He forgot that HTML5 now defines, in detail, error handling, and adds new APIs
for interaction with javascript. Or maybe he's ignoring them. Doesn't sound
like he much cares for javascript.

------
Hovertruck
"In practice this separation of concerns is a prestidigitation, as – for
example – HTML tags such as <EM> form part of the view, for they define
appearance and a simple HTML page can form the entire view if one chooses."

Wrong. This is what we Web Standards nerds are talking about when we say
semantic markup. This is why we stress the use of <em> over <i>.

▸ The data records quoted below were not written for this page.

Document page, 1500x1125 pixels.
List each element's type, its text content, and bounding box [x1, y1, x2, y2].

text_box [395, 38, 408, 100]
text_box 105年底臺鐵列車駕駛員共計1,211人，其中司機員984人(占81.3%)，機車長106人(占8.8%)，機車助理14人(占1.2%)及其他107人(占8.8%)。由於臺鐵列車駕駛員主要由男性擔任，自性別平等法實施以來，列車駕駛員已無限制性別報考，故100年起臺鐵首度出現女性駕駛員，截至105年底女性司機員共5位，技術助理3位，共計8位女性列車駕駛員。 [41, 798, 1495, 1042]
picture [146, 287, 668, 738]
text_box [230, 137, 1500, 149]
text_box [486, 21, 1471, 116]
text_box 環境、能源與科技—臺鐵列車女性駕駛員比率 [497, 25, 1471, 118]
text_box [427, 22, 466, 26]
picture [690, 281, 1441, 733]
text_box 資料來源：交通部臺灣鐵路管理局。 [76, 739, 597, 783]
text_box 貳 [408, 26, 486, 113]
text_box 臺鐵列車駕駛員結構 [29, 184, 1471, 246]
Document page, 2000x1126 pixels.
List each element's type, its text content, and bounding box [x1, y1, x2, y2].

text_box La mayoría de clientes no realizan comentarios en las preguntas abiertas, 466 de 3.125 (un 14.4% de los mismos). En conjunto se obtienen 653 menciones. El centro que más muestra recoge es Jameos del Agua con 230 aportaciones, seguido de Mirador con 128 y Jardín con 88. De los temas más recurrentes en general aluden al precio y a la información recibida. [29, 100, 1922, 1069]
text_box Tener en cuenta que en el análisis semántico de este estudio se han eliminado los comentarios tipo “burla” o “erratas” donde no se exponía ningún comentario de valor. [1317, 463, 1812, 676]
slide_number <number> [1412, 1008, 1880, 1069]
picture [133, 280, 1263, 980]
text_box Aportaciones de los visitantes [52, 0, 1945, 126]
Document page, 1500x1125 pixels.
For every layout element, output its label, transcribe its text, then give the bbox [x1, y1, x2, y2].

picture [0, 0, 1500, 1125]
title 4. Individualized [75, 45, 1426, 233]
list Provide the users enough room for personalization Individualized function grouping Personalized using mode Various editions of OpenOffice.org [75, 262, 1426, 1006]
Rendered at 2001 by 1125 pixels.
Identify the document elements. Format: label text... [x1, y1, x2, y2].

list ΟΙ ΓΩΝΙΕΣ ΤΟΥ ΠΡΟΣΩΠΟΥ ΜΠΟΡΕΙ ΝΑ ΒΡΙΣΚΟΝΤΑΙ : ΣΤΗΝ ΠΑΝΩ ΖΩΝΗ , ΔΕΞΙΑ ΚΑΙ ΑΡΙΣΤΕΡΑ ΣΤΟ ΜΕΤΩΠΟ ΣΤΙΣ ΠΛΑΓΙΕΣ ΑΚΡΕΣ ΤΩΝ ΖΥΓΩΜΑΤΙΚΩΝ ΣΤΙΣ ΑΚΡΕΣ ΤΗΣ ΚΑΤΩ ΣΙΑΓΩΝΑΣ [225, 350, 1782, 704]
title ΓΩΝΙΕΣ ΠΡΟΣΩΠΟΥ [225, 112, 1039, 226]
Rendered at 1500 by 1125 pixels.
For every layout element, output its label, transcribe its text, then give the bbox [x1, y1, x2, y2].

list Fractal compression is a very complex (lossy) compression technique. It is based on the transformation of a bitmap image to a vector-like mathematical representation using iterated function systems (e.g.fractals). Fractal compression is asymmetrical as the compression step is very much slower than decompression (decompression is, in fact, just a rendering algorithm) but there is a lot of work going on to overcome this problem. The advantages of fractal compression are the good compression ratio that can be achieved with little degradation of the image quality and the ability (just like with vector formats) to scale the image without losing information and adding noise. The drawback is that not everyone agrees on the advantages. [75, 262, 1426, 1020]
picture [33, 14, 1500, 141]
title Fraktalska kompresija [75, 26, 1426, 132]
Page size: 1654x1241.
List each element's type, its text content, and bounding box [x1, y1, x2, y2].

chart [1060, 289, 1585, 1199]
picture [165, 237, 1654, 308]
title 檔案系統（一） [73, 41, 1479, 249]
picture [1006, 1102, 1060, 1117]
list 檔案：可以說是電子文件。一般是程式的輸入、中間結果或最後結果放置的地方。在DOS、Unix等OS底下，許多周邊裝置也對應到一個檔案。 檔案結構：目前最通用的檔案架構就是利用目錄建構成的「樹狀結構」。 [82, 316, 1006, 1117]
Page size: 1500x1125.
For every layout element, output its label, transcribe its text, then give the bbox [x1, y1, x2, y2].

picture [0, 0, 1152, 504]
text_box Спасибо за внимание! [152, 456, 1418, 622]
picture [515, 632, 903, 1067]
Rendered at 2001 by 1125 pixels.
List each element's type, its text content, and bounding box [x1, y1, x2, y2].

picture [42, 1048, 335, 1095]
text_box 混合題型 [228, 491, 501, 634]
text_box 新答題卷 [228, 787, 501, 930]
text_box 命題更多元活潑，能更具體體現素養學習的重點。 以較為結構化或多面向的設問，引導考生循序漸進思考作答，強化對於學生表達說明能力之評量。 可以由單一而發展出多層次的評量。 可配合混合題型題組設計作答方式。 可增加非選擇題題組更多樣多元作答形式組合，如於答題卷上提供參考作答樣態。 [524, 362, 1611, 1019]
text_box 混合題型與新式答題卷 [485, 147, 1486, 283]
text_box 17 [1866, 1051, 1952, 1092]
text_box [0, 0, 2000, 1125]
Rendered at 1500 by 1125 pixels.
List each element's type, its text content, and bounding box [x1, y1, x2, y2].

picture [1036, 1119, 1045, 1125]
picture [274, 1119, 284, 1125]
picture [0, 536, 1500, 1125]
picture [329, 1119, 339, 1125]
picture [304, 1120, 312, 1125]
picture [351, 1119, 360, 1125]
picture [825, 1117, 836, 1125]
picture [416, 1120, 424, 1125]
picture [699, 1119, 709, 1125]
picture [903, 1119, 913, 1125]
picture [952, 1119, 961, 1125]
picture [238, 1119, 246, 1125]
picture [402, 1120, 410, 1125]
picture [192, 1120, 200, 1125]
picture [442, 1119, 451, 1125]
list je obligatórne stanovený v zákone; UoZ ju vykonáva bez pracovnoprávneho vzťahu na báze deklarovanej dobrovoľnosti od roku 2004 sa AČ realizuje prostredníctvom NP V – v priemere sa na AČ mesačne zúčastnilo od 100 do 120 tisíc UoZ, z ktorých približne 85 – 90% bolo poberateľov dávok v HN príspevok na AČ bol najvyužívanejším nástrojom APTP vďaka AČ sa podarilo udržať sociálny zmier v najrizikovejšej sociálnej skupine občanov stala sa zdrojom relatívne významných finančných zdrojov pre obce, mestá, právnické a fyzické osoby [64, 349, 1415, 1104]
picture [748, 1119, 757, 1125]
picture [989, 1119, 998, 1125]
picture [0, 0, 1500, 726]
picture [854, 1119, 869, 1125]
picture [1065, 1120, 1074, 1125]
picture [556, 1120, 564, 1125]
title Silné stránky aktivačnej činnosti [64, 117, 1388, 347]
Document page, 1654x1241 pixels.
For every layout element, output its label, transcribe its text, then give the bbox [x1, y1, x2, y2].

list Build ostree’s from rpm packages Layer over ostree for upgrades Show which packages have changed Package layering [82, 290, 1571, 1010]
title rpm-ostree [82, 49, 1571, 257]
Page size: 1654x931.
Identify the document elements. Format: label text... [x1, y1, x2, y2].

The <em> tag means emphasis. A word of importance that needs to be stressed.
It has a default style that is italicized, in the same way that <ul>s have
default list-style definitions. The <em> is easily styled through CSS just
like any other tag.

------
nnash
> _[...] from the perspective of a web developer, Flash is a true joy to
> develop with compared with HTML, CSS and JavaScript, so their argument is
> tempered by the ugly technologies they promote._

Haha, ok.

------
bradgessler
The subtitle of this guys blog is "random utterances." This article lives up
to that promise.

------
robotron
No

------
drivebyacct
I love that almost every comment here has already encapsulated all of my
frustration at the content on this article.

Thank God because that was a trainwreck and I found my neck hurting after
reading from all the head shaking I was doing...

------
Detrus
I agree about the larger point that limiting the web to one language is a bad
idea.

There is a serious effort by Google
<http://news.ycombinator.com/item?id=1341340> to alleviate this issue. With
NPAPI that allows plenty of access to the browser, instead of current plugin
islands, NaCl could be an excellent option. Not to mention, NaCl has the
performance of desktop apps, it erases web vs desktop differences.

Hopefully it will also erase browsers, just as browsers largely erased old
operating systems.